Department of Psychiatry, Gil Medical Center, Gachon University College of Medicine, Incheon, Republic of Korea.
Department of Big Data & AI Master Business Administration, Sejong University, Seoul, Republic of Korea.
Psychogeriatrics. 2024 Sep;24(5):1075-1086. doi: 10.1111/psyg.13161. Epub 2024 Jul 16.
BACKGROUND: Computerized cognitive training (CCT) has been proposed as a potential therapy for cognitive decline. One of the benefits of CCT is a transfer effect, but its mechanism on the memory domain is unclear. This study aimed to investigate the transfer effect of non-memory multidomain CCT on the memory domain and its neural basis in patients with mild cognitive impairment (MCI) through a randomized controlled trial. METHODS: Patients with MCI recruited from memory clinics were randomly assigned to either the CCT or the control group. The CCT group received multidomain CCT training excluding memory training, while the control group read educational books with learning-based quizzes twice a week for 8 weeks. Participants underwent memory tests yielding a composite score, other cognitive domain tests, non-cognitive scales, and resting-state functional magnetic resonance imaging (rsfMRI), at baseline and after intervention. Within- and between-group comparisons, group × time interactions, and seed-to-voxel analyses in memory-involving brain networks were performed. RESULTS: The CCT group showed improvement over the control group in memory domain (Group × time, F = 5.87, P = 0.03, η = 0.31), which was related with the increased connectivity in the hippocampal-frontal and fusiform-occipital network. No other cognitive and non-cognitive symptoms differed between groups after adjusting for covariates. CONCLUSION: Eight weeks of multidomain CCT without memory training improved memory function and restored functional network in the hippocampal and medial temporal region in MCI patients. These results can provide evidence for the transferring ability of CCT on memory functioning with its neural basis.

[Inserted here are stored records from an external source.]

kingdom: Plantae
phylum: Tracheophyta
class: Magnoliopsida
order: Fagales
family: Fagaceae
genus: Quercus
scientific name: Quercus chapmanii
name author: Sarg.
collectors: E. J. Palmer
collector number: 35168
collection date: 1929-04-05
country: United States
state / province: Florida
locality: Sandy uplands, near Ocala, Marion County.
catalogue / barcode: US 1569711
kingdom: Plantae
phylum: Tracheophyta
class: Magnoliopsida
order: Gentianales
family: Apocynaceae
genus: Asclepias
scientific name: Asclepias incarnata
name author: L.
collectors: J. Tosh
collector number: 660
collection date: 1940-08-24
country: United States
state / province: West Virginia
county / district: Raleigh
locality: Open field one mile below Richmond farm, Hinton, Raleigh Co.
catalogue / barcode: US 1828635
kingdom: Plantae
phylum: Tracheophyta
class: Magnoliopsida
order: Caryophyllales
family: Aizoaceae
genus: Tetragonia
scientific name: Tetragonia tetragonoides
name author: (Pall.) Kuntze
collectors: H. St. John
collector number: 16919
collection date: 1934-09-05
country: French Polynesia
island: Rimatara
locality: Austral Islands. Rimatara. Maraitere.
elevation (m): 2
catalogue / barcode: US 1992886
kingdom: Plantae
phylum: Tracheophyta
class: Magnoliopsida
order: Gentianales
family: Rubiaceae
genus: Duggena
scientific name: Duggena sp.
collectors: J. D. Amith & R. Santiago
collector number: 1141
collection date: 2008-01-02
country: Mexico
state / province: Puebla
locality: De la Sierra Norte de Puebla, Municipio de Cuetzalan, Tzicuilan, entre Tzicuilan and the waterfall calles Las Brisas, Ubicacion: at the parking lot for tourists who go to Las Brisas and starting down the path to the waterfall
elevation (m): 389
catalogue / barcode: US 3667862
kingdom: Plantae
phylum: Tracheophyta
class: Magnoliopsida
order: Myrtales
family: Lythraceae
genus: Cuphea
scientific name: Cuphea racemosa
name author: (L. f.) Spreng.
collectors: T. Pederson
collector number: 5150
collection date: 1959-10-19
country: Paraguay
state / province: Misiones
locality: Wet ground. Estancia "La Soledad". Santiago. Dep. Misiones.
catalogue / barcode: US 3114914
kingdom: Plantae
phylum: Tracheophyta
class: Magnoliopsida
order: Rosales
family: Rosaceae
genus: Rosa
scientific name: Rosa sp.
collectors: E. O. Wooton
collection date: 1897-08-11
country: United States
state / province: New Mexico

背景:计算机化认知训练(CCT)已被提议作为认知衰退的潜在治疗方法。CCT 的益处之一是转移效应,但它在记忆领域的机制尚不清楚。本研究旨在通过随机对照试验探讨非记忆多领域 CCT 对轻度认知障碍(MCI)患者记忆领域的转移效应及其神经基础。
方法:从记忆诊所招募的 MCI 患者被随机分配到 CCT 组或对照组。CCT 组接受不包括记忆训练的多领域 CCT 训练,而对照组每周两次阅读带有基于学习的测验的教育书籍,共 8 周。参与者在基线和干预后进行记忆测试,得出综合分数,进行其他认知领域测试、非认知量表和静息态功能磁共振成像(rsfMRI)。进行组内和组间比较、组×时间交互作用以及记忆相关脑网络中的种子到体素分析。
结果:CCT 组在记忆领域的表现优于对照组(组×时间,F=5.87,P=0.03,η=0.31),这与海马-额叶和梭状回-枕叶网络的连接增加有关。调整协变量后,两组之间的其他认知和非认知症状没有差异。
结论:8 周的无记忆训练的多领域 CCT 可改善 MCI 患者的记忆功能,并恢复海马和内侧颞叶区域的功能网络。这些结果可为 CCT 对记忆功能的转移能力及其神经基础提供证据。